MOSS-TTSD: Text to Spoken Dialogue Generation

arXiv cs.CL / 3/23/2026

📰 NewsModels & Research

Key Points

  • The paper introduces MOSS-TTSD, a spoken dialogue synthesis model for expressive, multi-party conversational speech across languages, addressing long-context modeling and cross-turn coherence.
  • It enables long-form single-pass synthesis of up to 60 minutes, supports up to five speakers, and includes zero-shot voice cloning from a short reference clip.
  • It also proposes TTSD-eval, an objective evaluation framework based on forced alignment to measure speaker attribution and similarity without relying on diarization tools.
  • The model is shown to surpass strong open-source and proprietary baselines in both objective and subjective evaluations of dialogue synthesis across languages.
  • With applications in podcasts, dynamic commentary, and entertainment, MOSS-TTSD signals a major advance in real-time, multi-speaker voice generation.

Abstract

Spoken dialogue generation is crucial for applications like podcasts, dynamic commentary, and entertainment content, but poses significant challenges compared to single-utterance text-to-speech (TTS).

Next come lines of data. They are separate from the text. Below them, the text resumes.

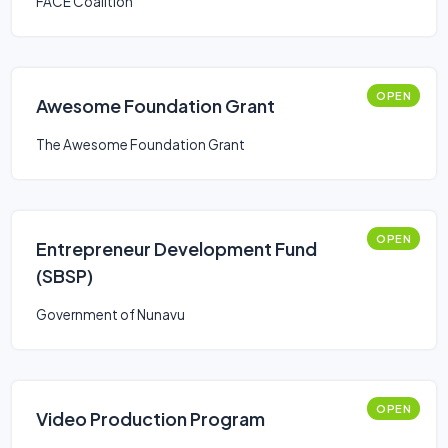
FACE Coalition
OPEN
Awesome Foundation Grant
The Awesome Foundation Grant
OPEN
Entrepreneur Development Fund
(SBSP)
Government of Nunavu
OPEN
Video Production Program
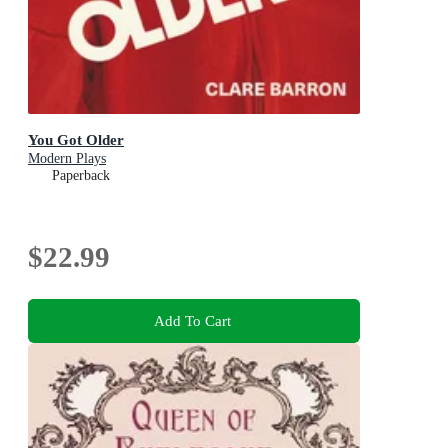
You Got Older
Modern Plays
Paperback
$22.99
Add To Cart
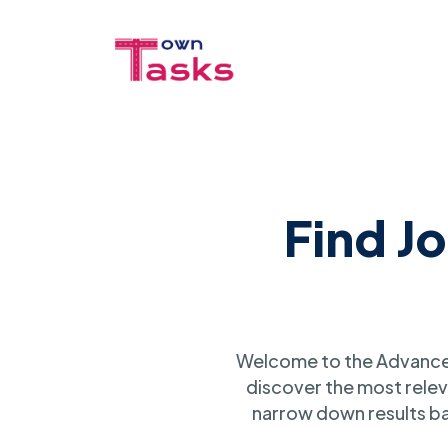
Find J
Welcome to the Advanced
discover the most relev
narrow down results ba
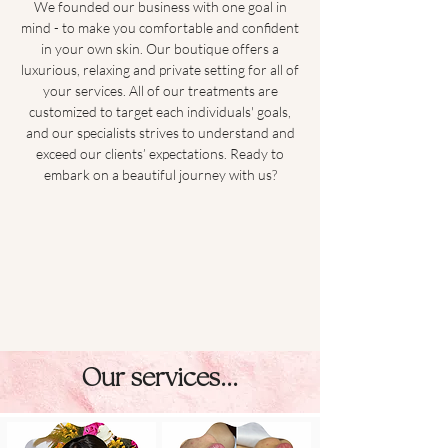
We founded our business with one goal in
mind - to make you comfortable and confident
in your own skin. Our boutique offers a
luxurious, relaxing and private setting for all of
your services. All of our treatments are
customized to target each individuals' goals,
and our specialists strives to understand and
exceed our clients’ expectations. Ready to
embark on a beautiful journey with us?
Our services...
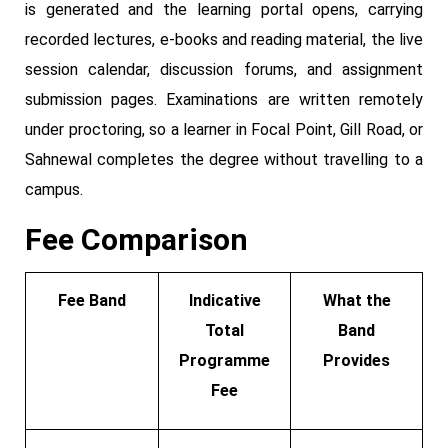
is generated and the learning portal opens, carrying
recorded lectures, e-books and reading material, the live
session calendar, discussion forums, and assignment
submission pages. Examinations are written remotely
under proctoring, so a learner in Focal Point, Gill Road, or
Sahnewal completes the degree without travelling to a
campus.
Fee Comparison
Fee Band
Indicative
What the
Total
Band
Programme
Provides
Fee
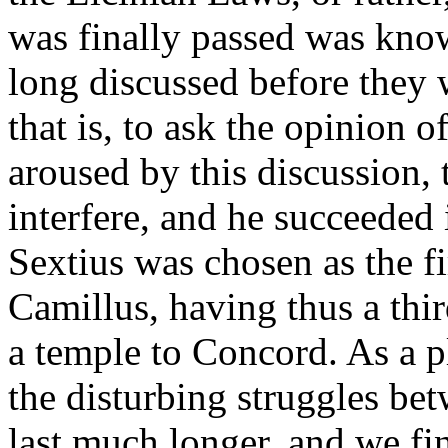
was finally passed was know
long discussed before they 
that is, to ask the opinion o
aroused by this discussion,
interfere, and he succeeded 
Sextius was chosen as the fi
Camillus, having thus a thir
a temple to Concord. As a 
the disturbing struggles be
last much longer, and we fin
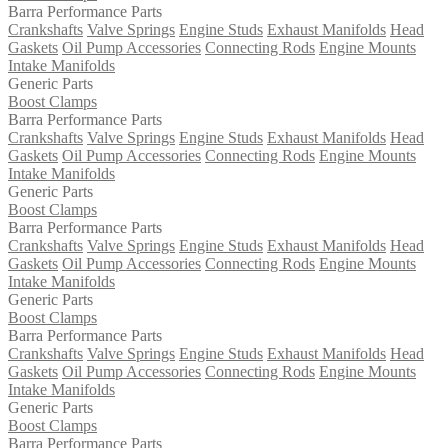
Barra Performance Parts
Crankshafts
Valve Springs
Engine Studs
Exhaust Manifolds
Head
Gaskets
Oil Pump Accessories
Connecting Rods
Engine Mounts
Intake Manifolds
Generic Parts
Boost Clamps
Barra Performance Parts
Crankshafts
Valve Springs
Engine Studs
Exhaust Manifolds
Head
Gaskets
Oil Pump Accessories
Connecting Rods
Engine Mounts
Intake Manifolds
Generic Parts
Boost Clamps
Barra Performance Parts
Crankshafts
Valve Springs
Engine Studs
Exhaust Manifolds
Head
Gaskets
Oil Pump Accessories
Connecting Rods
Engine Mounts
Intake Manifolds
Generic Parts
Boost Clamps
Barra Performance Parts
Crankshafts
Valve Springs
Engine Studs
Exhaust Manifolds
Head
Gaskets
Oil Pump Accessories
Connecting Rods
Engine Mounts
Intake Manifolds
Generic Parts
Boost Clamps
Barra Performance Parts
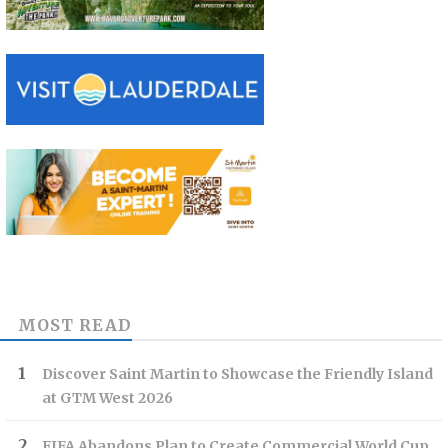
MOST READ
Discover Saint Martin to Showcase the Friendly Island
at GTM West 2026
FIFA Abandons Plan to Create Commercial World Cup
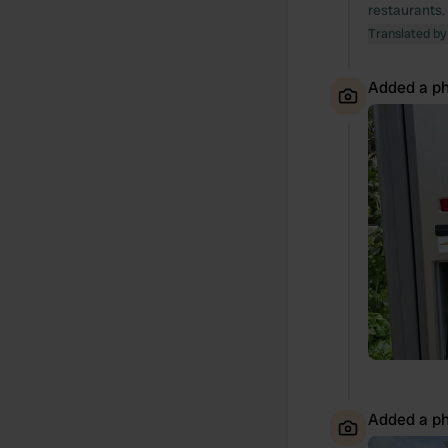
restaurants. 
Translated by
Added a ph
Added a ph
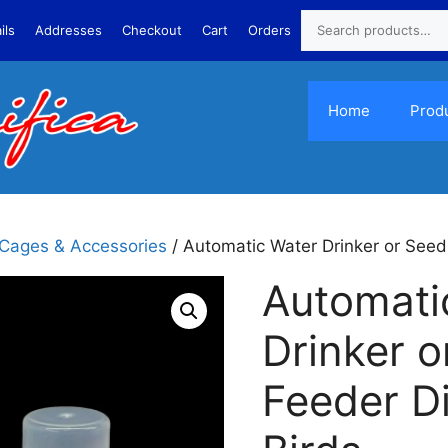
ils
Addresses
Checkout
Cart
Orders
Home
Prod
 Cages & Accessories
/ Automatic Water Drinker or Seed
Automati
Drinker o
Feeder D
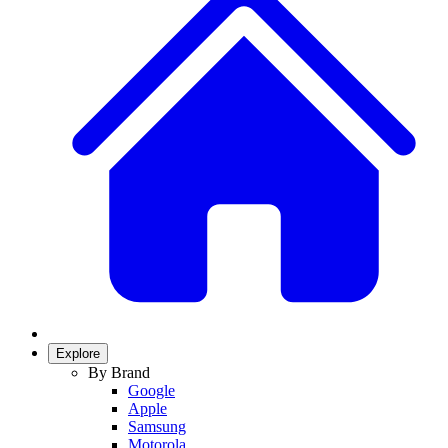
Explore
By Brand
Google
Apple
Samsung
Motorola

Key requirements include accurate turn-taking, cross-turn acoustic consistency, and long-form stability, which current models often fail to address due to a lack of dialogue context modeling. To bridge this gap, we present MOSS-TTSD, a spoken dialogue synthesis model designed for expressive, multi-party conversational speech across multiple languages. With enhanced long-context modeling, MOSS-TTSD generates long-form spoken conversations from dialogue scripts with explicit speaker tags, supporting up to 60 minutes of single-pass synthesis, multi-party dialogue with up to 5 speakers, and zero-shot voice cloning from a short reference audio clip. The model supports various mainstream languages, including English and Chinese, and is adapted to several long-form scenarios. Additionally, to address limitations of existing evaluation methods, we propose TTSD-eval, an objective evaluation framework based on forced alignment that measures speaker attribution accuracy and speaker similarity without relying on speaker diarization tools. Both objective and subjective evaluation results show that MOSS-TTSD surpasses strong open-source and proprietary baselines in dialogue synthesis.